Daisy stared at the screen as if it had slapped her. She knew that her father had loved her. Hal loved her, too. He didn’t treat her like a child, just like… someone less than him, her mind whispered. Someone who wasn’t as smart or as important, someone whose opinion barely registered, and whose voice didn’t matter much. At least, not as much as his did.
She put her phone in her pocket and walked down the hall to knock on her daughter’s door. When Beatrice opened it, she said, “I need some help with the dishes.”
Beatrice looked startled. Usually, all Daisy asked was that Beatrice set the table and clear her own plate. The kitchen was Daisy’s domain, which made everything that happened there Daisy’s job. Hal had his work, and Beatrice had school, and she had pots and pans to scrub, floors to sweep, countertops to wipe. A home to make, for the two of them.
“So, Nora leaves him in the end,” she said, as they walked down the stairs.
“What?”
“In the play. A Doll’s House.”
“That’s right.” Beatrice went to the sink. “She says she can’t be anyone’s wife or anyone’s mother until she knows who she is. She walks out of their house and closes the door behind. It’s this iconic moment. At least, that’s what our teacher said.”
“That’s very interesting.” Daisy’s voice was brittle. She bent over the dishwasher, feeling a great pressure on her chest, something bearing down on her, making it hard to breathe. “You’re growing up to be a very impressive young lady.”
Beatrice looked troubled. “Mom,” she said. “Why didn’t you finish college?”
Daisy thought she knew what Beatrice was fishing for: affirmation that her life would be fine with just a high-school diploma; permission to ignore Hal’s wishes. Even if Daisy agreed—and she wasn’t sure she did—she knew better than to say so. Hal would be furious.
“It was a long time ago,” she said. “And things were different.”
They finished cleaning the kitchen in silence. When Beatrice asked for permission to go back to her room and finish her homework, Daisy nodded. She turned off all the lights downstairs, making sure that the windows were latched and the doors were locked. In her bedroom, Hal had fallen asleep, with the television on and the remote on the bed beside him. Daisy turned off the TV. She put on her nightgown, washed her face, brushed her teeth, then went to the bed, where she lay on her back with her eyes open, as the clock ticked down the hours until morning.
Something is changing, she thought, as the sky beyond the window went from black to faintly gray. The house was quiet, except for Lester’s noisy snores and Hal’s quieter ones. Was it her? Was it Hal? Was it the world?
She lay awake on the bed, staring up at the ceiling, until it was six o’clock and her husband got up, quietly, to put on his running clothes, feigning sleep until she heard the front door open, and close. Then she lay there for another hour, wondering if she could continue to live like this, and, if not, what she was supposed to do next.
25
Beatrice
Normally, Beatrice hated it when her parents had dinner parties. She disliked the way they’d show her off, parading her around, introducing her to the guests, making her talk to strangers about her school or her soccer team or what books she was reading.
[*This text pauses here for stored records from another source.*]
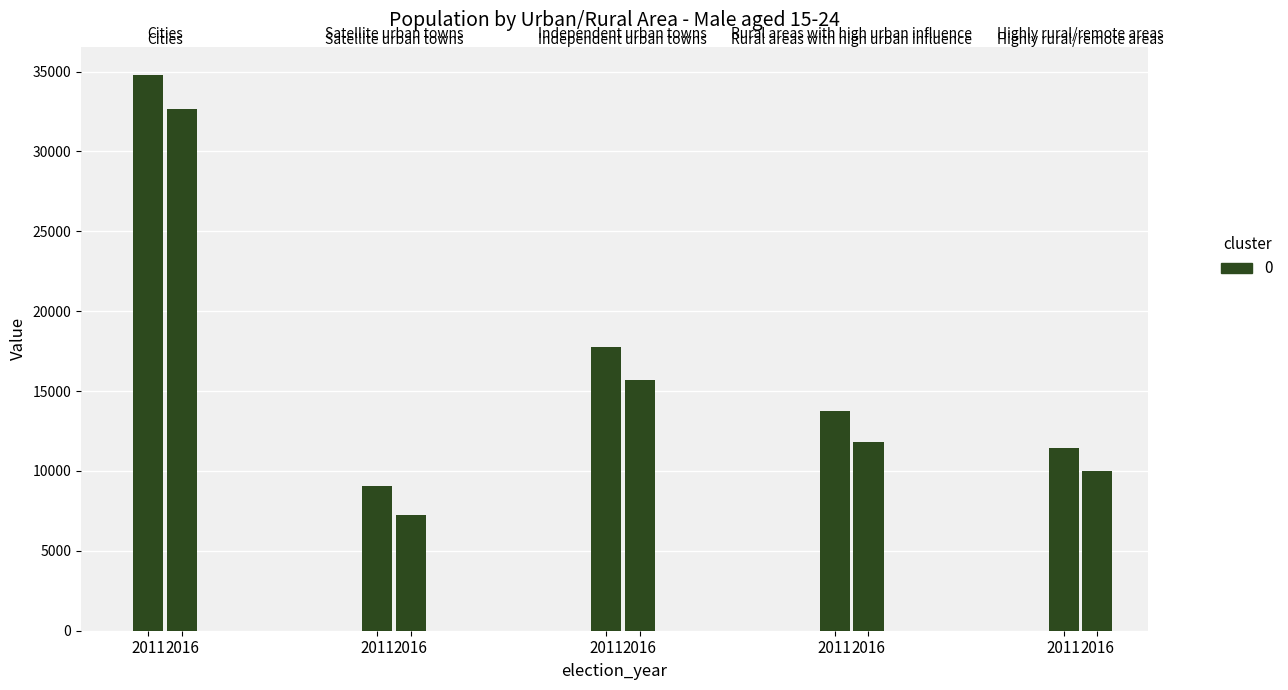

Reading right to left, transcribe all the data shown in this chart.

Cities: 32659	34804
Satellite urban towns: 7267	9083
Independent urban towns: 15714	17786
Rural areas with high urban influence: 11838	13775
Highly rural/remote areas: 10013	11447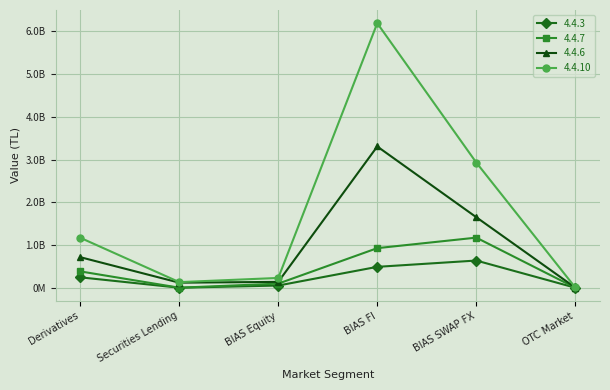

Does the chart have visible grid lines?

Yes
She hated how her mom would get stressed and screechy, and how her dad would send Beatrice back upstairs to change her clothes if he disapproved of Beatrice’s outfit, saying, “You can express yourself three hundred and sixty days of the year, but for five days I get to pick.”
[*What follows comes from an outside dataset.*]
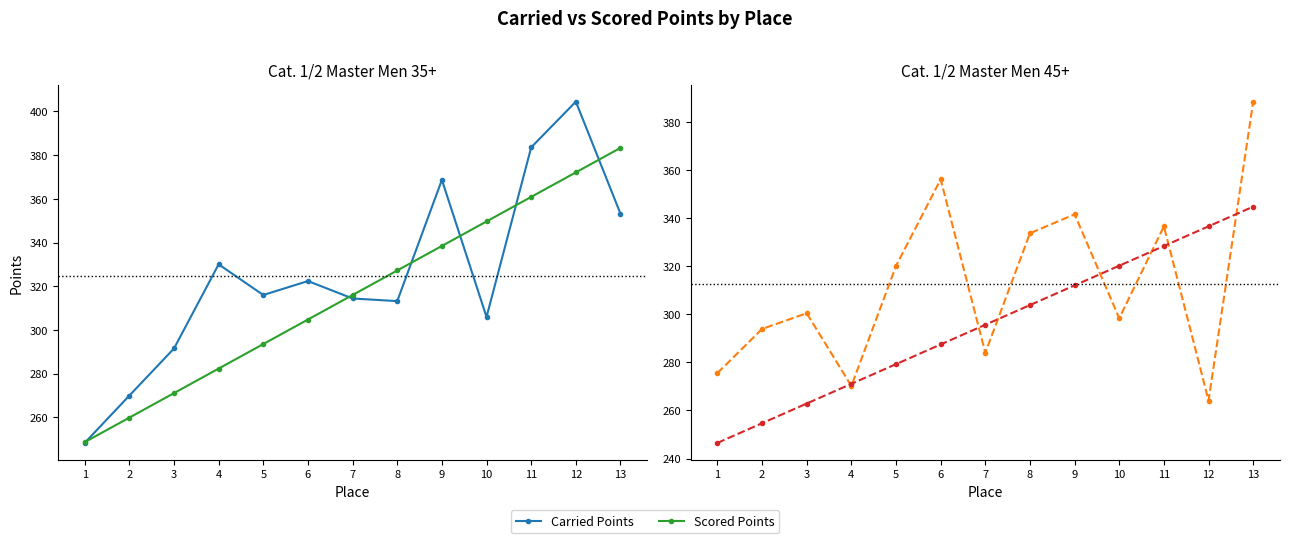

What is the difference between the Scored Points values at 11 and 7?

32.8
But what her mother had planned for Saturday night wasn’t exactly a dinner party; it was relatives: Beatrice’s grandfather and his lady friend, her grandmother and her grandma’s gentleman caller, her uncles Danny and Jesse, with just one new person coming over. And the new person was actually someone Beatrice liked—her mother’s new friend, Diana.
A few days after she’d cut school with Cade, she’d come home from school to find Diana and her mother cooking in the kitchen. They’d looked like birds: her mother, a plump brown wren, flitting and twittering around, picking up a pinch of this and a bit of that as she built her nest. Diana, meanwhile, looked like an eagle, imperious and watchful, hovering on the currents, peering at the scurrying rodents and rabbits below her, waiting to strike. Beatrice prepared for awkward questions about why she’d missed school and where she’d been, but instead, Diana looked her over appreciatively and said, “I love your hat. And your pin! It’s perfect.”